Government Is Open; Structural Budget Deficits Remain

Press Release
Monday, January 28, 2019

WASHINGTON -- The Concord Coalition expressed deep concern today over new Congressional Budget Office (CBO) projections that show federal deficits and debt rising rapidly despite healthy growth in the economy and an historically low unemployment rate. Over 10 years, the deficit is projected to increase by $11.6 trillion with the debt projected to grow from 78 percent of GDP to 93 percent.

“Coming on the first day when the federal government is fully back to work following a record long shutdown, today’s CBO update is a timely reminder of how detached our budget debates have become from policies to address the nation’s main fiscal challenges,” said Robert L. Bixby, Concord’s executive director.

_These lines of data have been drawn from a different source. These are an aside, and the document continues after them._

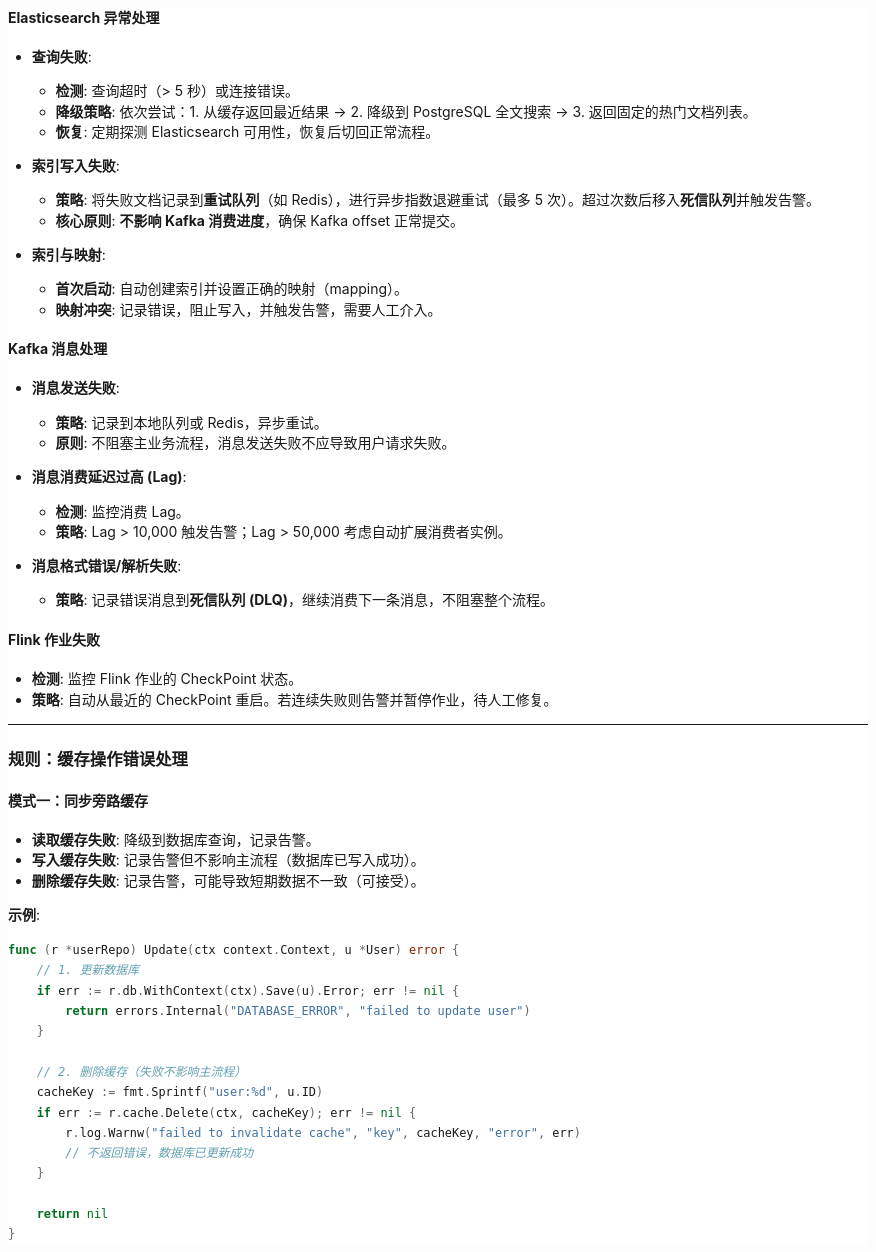 #### Elasticsearch 异常处理

- **查询失败**:
  - **检测**: 查询超时（> 5 秒）或连接错误。
  - **降级策略**: 依次尝试：1. 从缓存返回最近结果 -> 2. 降级到 PostgreSQL 全文搜索 -> 3. 返回固定的热门文档列表。
  - **恢复**: 定期探测 Elasticsearch 可用性，恢复后切回正常流程。

- **索引写入失败**:
  - **策略**: 将失败文档记录到**重试队列**（如 Redis），进行异步指数退避重试（最多 5 次）。超过次数后移入**死信队列**并触发告警。
  - **核心原则**: **不影响 Kafka 消费进度**，确保 Kafka offset 正常提交。

- **索引与映射**:
  - **首次启动**: 自动创建索引并设置正确的映射（mapping）。
  - **映射冲突**: 记录错误，阻止写入，并触发告警，需要人工介入。

#### Kafka 消息处理

- **消息发送失败**:
  - **策略**: 记录到本地队列或 Redis，异步重试。
  - **原则**: 不阻塞主业务流程，消息发送失败不应导致用户请求失败。

- **消息消费延迟过高 (Lag)**:
  - **检测**: 监控消费 Lag。
  - **策略**: Lag > 10,000 触发告警；Lag > 50,000 考虑自动扩展消费者实例。

- **消息格式错误/解析失败**:
  - **策略**: 记录错误消息到**死信队列 (DLQ)**，继续消费下一条消息，不阻塞整个流程。

#### Flink 作业失败
- **检测**: 监控 Flink 作业的 CheckPoint 状态。
- **策略**: 自动从最近的 CheckPoint 重启。若连续失败则告警并暂停作业，待人工修复。

---

### 规则：缓存操作错误处理

#### 模式一：同步旁路缓存

- **读取缓存失败**: 降级到数据库查询，记录告警。
- **写入缓存失败**: 记录告警但不影响主流程（数据库已写入成功）。
- **删除缓存失败**: 记录告警，可能导致短期数据不一致（可接受）。

**示例**:
```go
func (r *userRepo) Update(ctx context.Context, u *User) error {
    // 1. 更新数据库
    if err := r.db.WithContext(ctx).Save(u).Error; err != nil {
        return errors.Internal("DATABASE_ERROR", "failed to update user")
    }
    
    // 2. 删除缓存（失败不影响主流程）
    cacheKey := fmt.Sprintf("user:%d", u.ID)
    if err := r.cache.Delete(ctx, cacheKey); err != nil {
        r.log.Warnw("failed to invalidate cache", "key", cacheKey, "error", err)
        // 不返回错误，数据库已更新成功
    }
    
    return nil
}
```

“The alarming deficit picture during a period of economic growth reflects the continuing failure of elected officials in Washington to put the nation on a more sustainable fiscal course. At a time when we should be seeing annual federal deficits shrink, they are projected to average over $1 trillion annually for the next decade.

“While Congress and the president have been haggling over whether to keep the government open, Washington has neglected the growing pressure on the budget from automatic spending programs and from the widening gap between federal spending and revenues,” Bixby said.

The big automatic spending programs -- notably Social Security and Medicare -- are growing rapidly because the aging population means large numbers of people are leaving the workforce each year and becoming eligible for government benefits. In addition, the continued rise of health care costs pushes this spending up further.

The existence of positive trust fund balances in Social Security and Medicare should not obscure the fact that their negative cash flows contribute to projected deficits. According to the CBO, the cash deficits for Social Security and Medicare Part A will total nearly $3.2 trillion over the next 10 years.

As the result of tax legislation approved in late 2017, federal revenues have not gone up as much as would have been expected in a strong economy. If those tax cuts are extended, instead of expiring in 2025, the CBO projects revenue will be an average of 0.5 percent of GDP lower than the historical average over the decade. This would coincide with a time when spending is projected to average 2.4 percent of GDP higher than the historical average.

In some ways today’s numbers reflect an optimistic scenario. The CBO’s projections are based on current law. The CBO also specifies an alternative scenario based on extending the tax cuts and continuing current spending policies that would lead to an additional $3.8 trillion in deficits over the 10-year window. 

While the economy is currently growing and the unemployment rate is low, the CBO report has some grim news for the future, with economic growth slowing from 3.1 percent in 2018 to 2.3 percent in 2019, to 1.7 in 2020, and then averaging 1.8 percent through the rest of the decade. While some of that slowdown is because of the diminishing effects from the 2017 tax cut, the primary culprits are structural: the aging population leading to a declining labor force, and a decline in labor productivity.

“Congress and the President need to begin working on solutions to these structural economic impediments. Tax cuts haven’t and won’t fix declines in labor force growth and productivity. Instead, fixing our immigration system has the potential to increase labor force growth while smarter and fiscally responsible investment, retirement and health care policies could help boost needed economic growth more generally,” said Joshua Gordon, Concord’s policy director.

In the short-term, there are sure to be more pitfalls ahead. Even if there is an agreement to fund the government fully for the rest of the fiscal year in two weeks, Congress will immediately face very difficult choices in discretionary spending programs for the Fiscal Year 2020 appropriations bills. Because of caps on such spending, defense and non-defense programs are facing cuts of 10 percent each.

“The CBO’s projections,” Bixby says, “should make it clear to President Trump and the new Congress that broad fiscal reforms are urgently needed. The longer we wait, the more difficult the solutions will be -- and the greater the risks will be to the nation’s future.”